Among other roles, Browne is a visiting lecturer at the Graduate Institute and University of Geneva and author of the book “UN Reform. 75 Years of Challenge and Change”; he noted that the UN Environment Program is a very decentralized agency, with offices spread worldwide, including five in Europe and Russia.

“If Ms. Andersen has been away (because of an accident?) for a long period, presumably she has appointed a competent person to deal with day to day issues in Nairobi. The Deputy ED [executive director] is Joyce Msuya who was interim ED for a year before Ms. Andersen was appointed,” Browne added. Msuya has also been working remotely from Nairobi, the agency spokesperson said.
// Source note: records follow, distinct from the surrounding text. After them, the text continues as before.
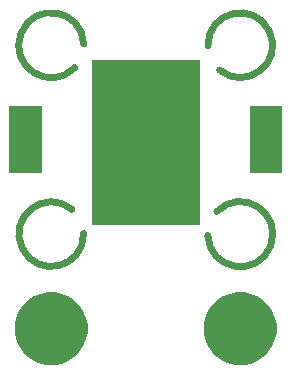
<source format=gts>
%TF.GenerationSoftware,KiCad,Pcbnew,5.0.0-fee4fd1~66~ubuntu16.04.1*%
%TF.CreationDate,2018-09-25T10:59:32-07:00*%
%TF.ProjectId,3x4-CR2032-Coin-Cell-Magnet,3378342D4352323033322D436F696E2D,v1.2*%
%TF.SameCoordinates,Original*%
%TF.FileFunction,Soldermask,Top*%
%TF.FilePolarity,Negative*%
%FSLAX46Y46*%
G04 Gerber Fmt 4.6, Leading zero omitted, Abs format (unit mm)*
G04 Created by KiCad (PCBNEW 5.0.0-fee4fd1~66~ubuntu16.04.1) date Tue Sep 25 10:59:32 2018*
%MOMM*%
%LPD*%
G01*
G04 APERTURE LIST*
%ADD10C,0.600000*%
%ADD11C,0.350000*%
G04 APERTURE END LIST*
D10*
X24502883Y-65378922D02*
G75*
G02X23519800Y-63331400I-2733083J-52478D01*
G01*
X35795149Y-63514827D02*
G75*
G02X35019800Y-65531400I1974651J-1916573D01*
G01*
X23744451Y-51347973D02*
G75*
G02X24519800Y-49331400I-1974651J1916573D01*
G01*
X35036717Y-49483878D02*
G75*
G02X36019800Y-51531400I2733083J52478D01*
G01*
D11*
G36*
X38667096Y-70473417D02*
X39226925Y-70705306D01*
X39226927Y-70705307D01*
X39730763Y-71041960D01*
X40159239Y-71470436D01*
X40495894Y-71974275D01*
X40727783Y-72534104D01*
X40846000Y-73128421D01*
X40846000Y-73734379D01*
X40727783Y-74328696D01*
X40495894Y-74888525D01*
X40495893Y-74888527D01*
X40159240Y-75392363D01*
X39730763Y-75820840D01*
X39226927Y-76157493D01*
X39226926Y-76157494D01*
X39226925Y-76157494D01*
X38667096Y-76389383D01*
X38072779Y-76507600D01*
X37466821Y-76507600D01*
X36872504Y-76389383D01*
X36312675Y-76157494D01*
X36312674Y-76157494D01*
X36312673Y-76157493D01*
X35808837Y-75820840D01*
X35380360Y-75392363D01*
X35043707Y-74888527D01*
X35043706Y-74888525D01*
X34811817Y-74328696D01*
X34693600Y-73734379D01*
X34693600Y-73128421D01*
X34811817Y-72534104D01*
X35043706Y-71974275D01*
X35380361Y-71470436D01*
X35808837Y-71041960D01*
X36312673Y-70705307D01*
X36312675Y-70705306D01*
X36872504Y-70473417D01*
X37466821Y-70355200D01*
X38072779Y-70355200D01*
X38667096Y-70473417D01*
X38667096Y-70473417D01*
G37*
G36*
X22667096Y-70473417D02*
X23226925Y-70705306D01*
X23226927Y-70705307D01*
X23730763Y-71041960D01*
X24159239Y-71470436D01*
X24495894Y-71974275D01*
X24727783Y-72534104D01*
X24846000Y-73128421D01*
X24846000Y-73734379D01*
X24727783Y-74328696D01*
X24495894Y-74888525D01*
X24495893Y-74888527D01*
X24159240Y-75392363D01*
X23730763Y-75820840D01*
X23226927Y-76157493D01*
X23226926Y-76157494D01*
X23226925Y-76157494D01*
X22667096Y-76389383D01*
X22072779Y-76507600D01*
X21466821Y-76507600D01*
X20872504Y-76389383D01*
X20312675Y-76157494D01*
X20312674Y-76157494D01*
X20312673Y-76157493D01*
X19808837Y-75820840D01*
X19380360Y-75392363D01*
X19043707Y-74888527D01*
X19043706Y-74888525D01*
X18811817Y-74328696D01*
X18693600Y-73734379D01*
X18693600Y-73128421D01*
X18811817Y-72534104D01*
X19043706Y-71974275D01*
X19380361Y-71470436D01*
X19808837Y-71041960D01*
X20312673Y-70705307D01*
X20312675Y-70705306D01*
X20872504Y-70473417D01*
X21466821Y-70355200D01*
X22072779Y-70355200D01*
X22667096Y-70473417D01*
X22667096Y-70473417D01*
G37*
G36*
X34342000Y-64661600D02*
X25189600Y-64661600D01*
X25189600Y-50709200D01*
X34342000Y-50709200D01*
X34342000Y-64661600D01*
X34342000Y-64661600D01*
G37*
G36*
X41346000Y-60287600D02*
X38593600Y-60287600D01*
X38593600Y-54575200D01*
X41346000Y-54575200D01*
X41346000Y-60287600D01*
X41346000Y-60287600D01*
G37*
G36*
X20946000Y-60287600D02*
X18193600Y-60287600D01*
X18193600Y-54575200D01*
X20946000Y-54575200D01*
X20946000Y-60287600D01*
X20946000Y-60287600D01*
G37*
M02*

</source>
Throughout 2020 and this year, Andersen has participated in at least six press briefings broadcast to correspondents at the UN headquarters in New York City. On Feb. 18, 2021, Stéphane Dujarric, the UN’s spokesperson, presented Andersen as joining the briefing that day from Copenhagen.

On March 16, he responded to PassBlue’s questions about Andersen’s status, saying she was “complying with UN Secretariat’s policy on flexible working arrangements.” He added: “Decisions related to flexibility working arrangements of individual managers are not taken by the Secretary-General. The Executive Office is kept informed as needed.”

Andersen, an economist who headed the International Union for Conservation of Nature, a group of governments and civil society organizations, was previously a World Bank vice president for the Middle East and North Africa. She was appointed as the executive director of the UN Environment Program in February 2019.

In an interview for PassBlue in April 2020, she said, “Never before have the mandate, mission and objectives of UNEP been more in focus. I am very enthusiastic and energized.” She added that she hoped the world would emerge from the Covid-19 crisis with a new priority: “Keeping wildlife wild.” She gave no indication in the interview that she had been in an accident and needed medical tests.

In the pandemic, the UN agency’s personnel have been generally telecommuting from 44 field offices worldwide, and as working virtually became the new normal by April 2020, Andersen noted optimistically in the interview, “we can reduce our carbon footprint.” Most other UN personnel have been working remotely as well, but at the New York City headquarters, as the lockdown has eased in the metro area, people are trickling back into their offices in the UN building. The 193-member General Assembly has been meeting often in person, too, this year.

Andersen succeeded Erik Solheim of Norway, who resigned in November 2018 after a UN audit found that he had overspent on air travel and hotels. He was away from his duty station 79 percent of the time and unofficially allowed select managers to telework from their home countries in Europe. The audit identified 118 flexible working arrangements at the UN agency that were not fully compliant with UN regulations.